Make a New Normal

The Beginning of the Good News

John the Baptizer invites us to talk about sin like it’s something we can repent and get rid of. Because it is.


and the need to talk about sin
Advent 2B | Mark 1:1-8

Photo by Andy Atkins from Pexels

“The beginning of the good news of Jesus Christ, the Son of God.”

Mark introduces the story as good news. As being about the Messiah. The true anointed. The one and only. No equivocating. No waiting and seeing or thinking there are other options. This is about Jesus. He is the Messiah. And the true Son of God. Regardless of what others claim.

This good news is about him. And no other. Including the emperor. No one else is any of those things.

This is our word today. “The beginning of the good news of Jesus Christ, the Son of God.”

So naturally, the camera turns to John the Baptizer.

It says

“John the baptizer appeared in the wilderness, proclaiming a baptism of repentance for the forgiveness of sins.”

So much in so small a space. Which word do we focus on? Appeared? Wilderness? Baptism? Repentance? Forgiveness? Sins? Each word is pregnant with possibility.

And there is also the matter of this one who is not Jesus, the Messiah and Son of God. Who is he? Where does he come from? Is he anything more than a bit part in a bigger story?

These are important questions because the evangelist began with the good news of Jesus and then introduced someone else to start the story. But these questions can lead us into different territory.

The allure of dogma

We can take a strange posture with scripture and theology: as if there were a correct sequence of events, like an incantation, that is required. Like God is a magician casting a spell. A divine Dumbledoor. Say these words and flick your wand in just the right way. The only way to make the magic happen.

Doing this, we turn John into a set piece—a necessary character for the action, but without any true purpose. We make it so John doesn’t have to be John, he could be his brother or a stranger off the street. Put his clothes on him and call him John. Stick him out in the wilderness to fulfill a prophecy.

But instead, we get a single person: John.

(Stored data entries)

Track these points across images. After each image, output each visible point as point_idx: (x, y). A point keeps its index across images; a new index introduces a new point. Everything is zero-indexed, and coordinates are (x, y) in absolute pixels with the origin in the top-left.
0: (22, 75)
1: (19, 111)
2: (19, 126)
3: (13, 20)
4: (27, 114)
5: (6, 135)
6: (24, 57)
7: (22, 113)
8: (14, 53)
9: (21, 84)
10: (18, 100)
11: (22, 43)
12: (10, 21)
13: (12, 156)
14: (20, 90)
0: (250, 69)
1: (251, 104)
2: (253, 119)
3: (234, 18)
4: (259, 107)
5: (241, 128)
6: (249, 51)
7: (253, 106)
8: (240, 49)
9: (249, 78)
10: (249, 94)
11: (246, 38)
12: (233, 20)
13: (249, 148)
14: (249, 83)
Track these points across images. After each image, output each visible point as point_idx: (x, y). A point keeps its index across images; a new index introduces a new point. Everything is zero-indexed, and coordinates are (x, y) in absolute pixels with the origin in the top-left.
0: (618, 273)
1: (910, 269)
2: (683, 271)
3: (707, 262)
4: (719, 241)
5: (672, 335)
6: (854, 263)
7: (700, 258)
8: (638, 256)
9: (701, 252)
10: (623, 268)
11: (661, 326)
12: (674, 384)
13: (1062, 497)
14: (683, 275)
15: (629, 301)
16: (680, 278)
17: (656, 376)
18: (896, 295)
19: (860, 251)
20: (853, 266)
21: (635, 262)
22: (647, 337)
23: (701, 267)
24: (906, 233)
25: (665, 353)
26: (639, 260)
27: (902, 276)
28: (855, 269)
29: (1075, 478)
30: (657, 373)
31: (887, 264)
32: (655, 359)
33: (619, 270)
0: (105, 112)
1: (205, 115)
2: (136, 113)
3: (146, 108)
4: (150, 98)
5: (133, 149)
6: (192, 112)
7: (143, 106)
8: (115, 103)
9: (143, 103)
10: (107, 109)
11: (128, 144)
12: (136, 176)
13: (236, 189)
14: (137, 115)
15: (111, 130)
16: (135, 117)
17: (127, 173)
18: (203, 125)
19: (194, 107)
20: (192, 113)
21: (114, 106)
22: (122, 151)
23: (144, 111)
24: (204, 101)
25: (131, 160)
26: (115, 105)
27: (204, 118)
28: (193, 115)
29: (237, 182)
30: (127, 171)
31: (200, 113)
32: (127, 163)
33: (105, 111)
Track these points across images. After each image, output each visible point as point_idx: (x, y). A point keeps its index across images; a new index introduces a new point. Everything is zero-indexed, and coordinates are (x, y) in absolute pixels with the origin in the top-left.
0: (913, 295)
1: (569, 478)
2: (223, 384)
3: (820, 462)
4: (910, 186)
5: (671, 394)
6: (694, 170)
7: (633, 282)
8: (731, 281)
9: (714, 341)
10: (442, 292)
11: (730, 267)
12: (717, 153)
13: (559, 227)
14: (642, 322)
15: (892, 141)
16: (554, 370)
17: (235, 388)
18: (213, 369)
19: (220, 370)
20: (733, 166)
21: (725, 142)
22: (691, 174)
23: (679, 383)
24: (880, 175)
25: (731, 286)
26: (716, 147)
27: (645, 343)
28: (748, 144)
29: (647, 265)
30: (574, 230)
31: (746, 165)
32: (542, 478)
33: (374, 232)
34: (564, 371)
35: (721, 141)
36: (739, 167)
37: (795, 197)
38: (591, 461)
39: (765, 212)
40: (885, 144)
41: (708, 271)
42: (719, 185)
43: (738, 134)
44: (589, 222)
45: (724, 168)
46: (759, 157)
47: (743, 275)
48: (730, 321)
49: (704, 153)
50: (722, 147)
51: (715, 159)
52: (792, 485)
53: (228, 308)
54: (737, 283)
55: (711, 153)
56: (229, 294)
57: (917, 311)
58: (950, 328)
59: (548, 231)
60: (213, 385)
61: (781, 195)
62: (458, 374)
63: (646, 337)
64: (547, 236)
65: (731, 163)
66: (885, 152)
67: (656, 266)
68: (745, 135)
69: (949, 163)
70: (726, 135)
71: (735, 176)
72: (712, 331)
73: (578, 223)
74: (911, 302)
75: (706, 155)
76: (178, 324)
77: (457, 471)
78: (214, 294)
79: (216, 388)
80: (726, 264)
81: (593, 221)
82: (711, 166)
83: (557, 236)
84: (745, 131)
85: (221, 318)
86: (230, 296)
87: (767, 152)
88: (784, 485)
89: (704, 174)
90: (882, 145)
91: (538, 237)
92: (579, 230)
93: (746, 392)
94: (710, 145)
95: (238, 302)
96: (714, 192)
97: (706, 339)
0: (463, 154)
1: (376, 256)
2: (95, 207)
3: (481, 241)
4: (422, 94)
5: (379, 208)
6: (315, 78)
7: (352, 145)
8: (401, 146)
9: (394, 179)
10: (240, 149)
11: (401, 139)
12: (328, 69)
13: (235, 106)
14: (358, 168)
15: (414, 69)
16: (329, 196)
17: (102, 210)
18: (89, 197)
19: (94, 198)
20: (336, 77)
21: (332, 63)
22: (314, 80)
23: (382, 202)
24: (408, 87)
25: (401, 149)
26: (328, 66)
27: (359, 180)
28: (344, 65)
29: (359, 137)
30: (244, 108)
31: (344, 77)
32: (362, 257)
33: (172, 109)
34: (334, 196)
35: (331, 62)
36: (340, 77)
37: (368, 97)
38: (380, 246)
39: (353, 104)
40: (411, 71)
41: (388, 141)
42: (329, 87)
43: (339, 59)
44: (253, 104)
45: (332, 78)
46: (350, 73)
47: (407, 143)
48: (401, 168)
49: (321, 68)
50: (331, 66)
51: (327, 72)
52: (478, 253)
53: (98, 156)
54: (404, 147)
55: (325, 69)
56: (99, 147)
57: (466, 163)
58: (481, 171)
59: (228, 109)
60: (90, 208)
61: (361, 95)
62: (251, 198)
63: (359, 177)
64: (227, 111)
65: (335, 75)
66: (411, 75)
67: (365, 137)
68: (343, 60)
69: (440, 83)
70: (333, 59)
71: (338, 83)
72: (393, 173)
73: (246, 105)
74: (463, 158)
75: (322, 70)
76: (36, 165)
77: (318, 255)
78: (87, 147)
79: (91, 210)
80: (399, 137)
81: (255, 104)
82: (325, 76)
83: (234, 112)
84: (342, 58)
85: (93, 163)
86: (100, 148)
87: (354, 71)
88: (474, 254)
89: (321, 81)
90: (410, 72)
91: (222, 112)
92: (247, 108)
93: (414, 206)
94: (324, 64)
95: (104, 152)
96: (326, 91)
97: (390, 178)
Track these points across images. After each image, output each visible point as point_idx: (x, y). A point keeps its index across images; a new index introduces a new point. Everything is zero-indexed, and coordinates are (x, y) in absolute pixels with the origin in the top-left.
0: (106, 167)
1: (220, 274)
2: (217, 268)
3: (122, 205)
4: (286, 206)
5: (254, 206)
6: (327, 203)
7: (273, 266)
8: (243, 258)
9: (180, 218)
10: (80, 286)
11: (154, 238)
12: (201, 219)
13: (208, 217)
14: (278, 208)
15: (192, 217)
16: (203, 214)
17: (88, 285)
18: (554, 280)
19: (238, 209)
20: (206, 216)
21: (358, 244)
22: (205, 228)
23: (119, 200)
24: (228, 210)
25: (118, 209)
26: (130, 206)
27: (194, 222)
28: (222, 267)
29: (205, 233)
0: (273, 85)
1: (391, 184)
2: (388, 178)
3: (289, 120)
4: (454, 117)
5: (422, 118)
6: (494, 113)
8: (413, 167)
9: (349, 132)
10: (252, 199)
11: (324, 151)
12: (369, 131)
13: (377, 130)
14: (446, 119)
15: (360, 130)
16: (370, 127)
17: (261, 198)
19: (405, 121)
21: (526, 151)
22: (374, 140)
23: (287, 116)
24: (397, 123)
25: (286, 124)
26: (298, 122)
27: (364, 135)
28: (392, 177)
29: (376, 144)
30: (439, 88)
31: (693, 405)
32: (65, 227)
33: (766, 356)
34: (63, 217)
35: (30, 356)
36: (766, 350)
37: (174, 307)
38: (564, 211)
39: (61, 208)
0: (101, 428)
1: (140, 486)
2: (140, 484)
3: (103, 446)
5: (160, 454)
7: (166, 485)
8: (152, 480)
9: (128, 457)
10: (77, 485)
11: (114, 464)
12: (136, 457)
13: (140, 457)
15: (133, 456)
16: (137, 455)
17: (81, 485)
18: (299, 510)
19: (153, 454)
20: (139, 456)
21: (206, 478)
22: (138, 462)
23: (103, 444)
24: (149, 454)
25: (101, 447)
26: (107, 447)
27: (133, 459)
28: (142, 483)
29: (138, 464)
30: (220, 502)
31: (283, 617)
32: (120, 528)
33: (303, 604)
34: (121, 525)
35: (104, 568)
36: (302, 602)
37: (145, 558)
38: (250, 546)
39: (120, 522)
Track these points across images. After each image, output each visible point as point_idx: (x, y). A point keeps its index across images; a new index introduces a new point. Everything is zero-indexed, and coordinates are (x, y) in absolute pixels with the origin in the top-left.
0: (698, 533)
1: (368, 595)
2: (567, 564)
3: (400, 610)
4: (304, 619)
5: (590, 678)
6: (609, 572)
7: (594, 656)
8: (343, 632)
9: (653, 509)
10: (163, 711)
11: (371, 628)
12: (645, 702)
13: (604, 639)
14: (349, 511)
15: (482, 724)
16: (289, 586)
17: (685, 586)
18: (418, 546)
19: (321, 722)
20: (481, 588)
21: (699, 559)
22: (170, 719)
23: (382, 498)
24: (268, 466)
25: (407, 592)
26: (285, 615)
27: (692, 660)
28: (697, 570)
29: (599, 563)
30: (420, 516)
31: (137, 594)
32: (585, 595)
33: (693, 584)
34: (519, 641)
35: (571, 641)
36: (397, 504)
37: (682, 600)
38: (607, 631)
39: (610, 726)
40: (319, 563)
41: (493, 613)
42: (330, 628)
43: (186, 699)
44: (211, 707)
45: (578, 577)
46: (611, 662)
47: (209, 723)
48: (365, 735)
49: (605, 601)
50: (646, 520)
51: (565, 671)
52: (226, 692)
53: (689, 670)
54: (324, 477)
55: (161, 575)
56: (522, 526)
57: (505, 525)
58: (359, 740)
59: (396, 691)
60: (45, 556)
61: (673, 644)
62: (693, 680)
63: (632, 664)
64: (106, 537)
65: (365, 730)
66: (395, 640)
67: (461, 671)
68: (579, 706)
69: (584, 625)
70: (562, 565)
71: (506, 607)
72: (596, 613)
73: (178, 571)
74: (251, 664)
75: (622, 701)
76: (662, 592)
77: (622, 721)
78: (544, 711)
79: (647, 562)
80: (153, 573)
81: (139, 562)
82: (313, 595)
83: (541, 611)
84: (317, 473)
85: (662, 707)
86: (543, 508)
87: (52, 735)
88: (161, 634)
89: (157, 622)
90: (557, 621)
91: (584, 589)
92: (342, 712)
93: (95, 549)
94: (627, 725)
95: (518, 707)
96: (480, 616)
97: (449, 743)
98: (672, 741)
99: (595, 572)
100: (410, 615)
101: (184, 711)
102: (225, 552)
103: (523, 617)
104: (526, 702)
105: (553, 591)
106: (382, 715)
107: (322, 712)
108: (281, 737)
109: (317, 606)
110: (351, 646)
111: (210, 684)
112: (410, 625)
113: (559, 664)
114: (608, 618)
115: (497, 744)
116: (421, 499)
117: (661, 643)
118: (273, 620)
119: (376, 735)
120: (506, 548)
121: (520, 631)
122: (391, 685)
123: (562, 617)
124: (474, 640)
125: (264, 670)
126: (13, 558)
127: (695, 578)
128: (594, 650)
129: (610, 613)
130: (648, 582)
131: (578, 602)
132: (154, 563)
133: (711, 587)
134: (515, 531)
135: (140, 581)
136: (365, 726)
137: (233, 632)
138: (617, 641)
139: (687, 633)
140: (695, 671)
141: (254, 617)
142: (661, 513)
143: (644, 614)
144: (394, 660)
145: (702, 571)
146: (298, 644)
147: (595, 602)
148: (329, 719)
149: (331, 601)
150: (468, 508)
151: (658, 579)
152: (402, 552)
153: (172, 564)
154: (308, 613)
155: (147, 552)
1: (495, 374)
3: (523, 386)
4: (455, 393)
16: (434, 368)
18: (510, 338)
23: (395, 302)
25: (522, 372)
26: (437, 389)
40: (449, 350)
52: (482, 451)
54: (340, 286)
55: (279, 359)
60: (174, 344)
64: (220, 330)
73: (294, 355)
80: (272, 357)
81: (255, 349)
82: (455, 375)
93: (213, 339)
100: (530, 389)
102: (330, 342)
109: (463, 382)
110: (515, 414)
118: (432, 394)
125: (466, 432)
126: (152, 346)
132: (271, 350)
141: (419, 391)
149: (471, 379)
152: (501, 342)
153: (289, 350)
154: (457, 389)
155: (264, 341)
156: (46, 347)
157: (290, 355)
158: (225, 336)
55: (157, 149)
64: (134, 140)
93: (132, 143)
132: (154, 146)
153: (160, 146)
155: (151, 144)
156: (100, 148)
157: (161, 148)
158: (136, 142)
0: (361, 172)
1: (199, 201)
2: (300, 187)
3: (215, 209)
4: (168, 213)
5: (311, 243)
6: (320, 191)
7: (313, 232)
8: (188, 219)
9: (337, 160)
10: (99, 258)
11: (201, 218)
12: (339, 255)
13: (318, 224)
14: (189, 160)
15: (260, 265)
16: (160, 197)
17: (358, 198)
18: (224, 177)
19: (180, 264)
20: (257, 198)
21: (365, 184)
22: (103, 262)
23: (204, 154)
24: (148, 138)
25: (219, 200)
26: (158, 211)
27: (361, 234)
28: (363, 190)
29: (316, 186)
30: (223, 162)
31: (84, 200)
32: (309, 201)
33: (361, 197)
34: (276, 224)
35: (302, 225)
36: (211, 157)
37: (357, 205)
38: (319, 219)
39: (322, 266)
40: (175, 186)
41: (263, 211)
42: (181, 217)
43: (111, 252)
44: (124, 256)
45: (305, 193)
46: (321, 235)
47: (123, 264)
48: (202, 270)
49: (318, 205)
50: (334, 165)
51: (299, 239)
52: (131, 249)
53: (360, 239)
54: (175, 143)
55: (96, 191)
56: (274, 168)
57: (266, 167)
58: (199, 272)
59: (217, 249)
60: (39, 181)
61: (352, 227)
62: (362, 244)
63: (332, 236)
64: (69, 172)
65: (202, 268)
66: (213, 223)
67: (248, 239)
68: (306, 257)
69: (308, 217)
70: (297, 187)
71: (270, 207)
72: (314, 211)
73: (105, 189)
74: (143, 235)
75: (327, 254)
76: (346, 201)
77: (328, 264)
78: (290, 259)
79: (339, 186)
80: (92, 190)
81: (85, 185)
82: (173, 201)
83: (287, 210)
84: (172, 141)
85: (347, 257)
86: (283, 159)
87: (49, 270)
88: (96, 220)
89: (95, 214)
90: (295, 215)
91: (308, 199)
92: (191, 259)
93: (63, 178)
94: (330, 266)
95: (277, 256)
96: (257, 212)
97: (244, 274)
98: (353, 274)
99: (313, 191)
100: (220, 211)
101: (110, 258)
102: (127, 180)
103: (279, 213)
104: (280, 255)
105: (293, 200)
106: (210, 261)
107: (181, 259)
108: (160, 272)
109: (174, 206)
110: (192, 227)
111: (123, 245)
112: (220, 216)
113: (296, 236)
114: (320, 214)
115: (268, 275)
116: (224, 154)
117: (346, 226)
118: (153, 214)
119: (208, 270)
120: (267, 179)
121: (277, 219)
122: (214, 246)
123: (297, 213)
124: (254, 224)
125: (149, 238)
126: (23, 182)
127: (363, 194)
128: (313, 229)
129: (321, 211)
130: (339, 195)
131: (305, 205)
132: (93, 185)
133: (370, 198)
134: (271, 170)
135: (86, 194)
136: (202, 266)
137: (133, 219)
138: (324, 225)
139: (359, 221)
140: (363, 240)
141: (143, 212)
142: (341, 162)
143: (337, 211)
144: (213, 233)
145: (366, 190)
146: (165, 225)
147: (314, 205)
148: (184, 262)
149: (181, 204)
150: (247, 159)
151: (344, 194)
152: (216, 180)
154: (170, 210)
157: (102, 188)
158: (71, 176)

▸ Aim of the task:
Continue the sermon on John the Baptizer, starting right after its last sentence.

▸ Answer for the task:
A prophet, out in the wilderness, “proclaiming a baptism of repentance for the forgiveness of sins.”

These are words and concepts we know and associate with Jesus! This is the beginning. The starting place. The Good News starts here; quite literally and figuratively.

John preaches repentance. To turn. Turning away from sin and toward God’s way of love.

He’s calling people to come out into the wilderness, come to the river, and change. Start the transformation, initiate the change process. Get it going! Jump in this water and be reborn! Because God is in the change business! God is coming with an offer we dare not refuse.

Looking backward

We tend to get this one flipped. The words repentance and sin are heavy, dour. They bear the weight of judgment and judgmental traditions.

Many of us were raised in denominations or congregations that loved talking about sin and evil. Communities which relished the opportunity to talk about how bad people are and how in need of redemption they are. So that we might be the source of their salvation.

And many of us were raised in a tradition that loathed to talk of sin and made every Sunday the chance to talk about happier and less divisive topics. We want God alone to deal with that messy, depressing sin stuff.

No matter what we’ve been taught about sin and repenting of sin, chances are pretty good that growing up, we got some mixed messages about what God is up to in this.

And why the good news of Jesus Christ, the Son of God begins with John preaching repentance of sin.

Repent: like your toothbrush

Repent, turn, go in a new direction. Abandon the way of sin. Accept a new course away from it. Cut your losses. There is no sunk cost to worry about. Become a new creation.

This is the message John is offering us in the river.

Come. Wash your sins away. Start again.

And because we are so dogmatic about our theology and ideology, we can’t fully absorb the message for what it is. We want this to be essential and permanent; like baptism. One. And done.

But repenting of sin, turning from the ways that draw us from God, that isn’t a singular achievement. We don’t make a break from sin and live in perpetual bliss without it.

We need to keep changing. Regularly.

Dentists recommend we change our toothbrushes every three months. Why? Because they get dirty and worn out. Most give you a new one every time you visit to make sure you change it out at least every six months.

This is what we’re doing in the river.

Not because that one time 2,000 years ago, some people needed to change. Then they did. And they all lived happily ever after.

If that were true, Mark 1:5 would simply read: It worked. Here endeth the gospel!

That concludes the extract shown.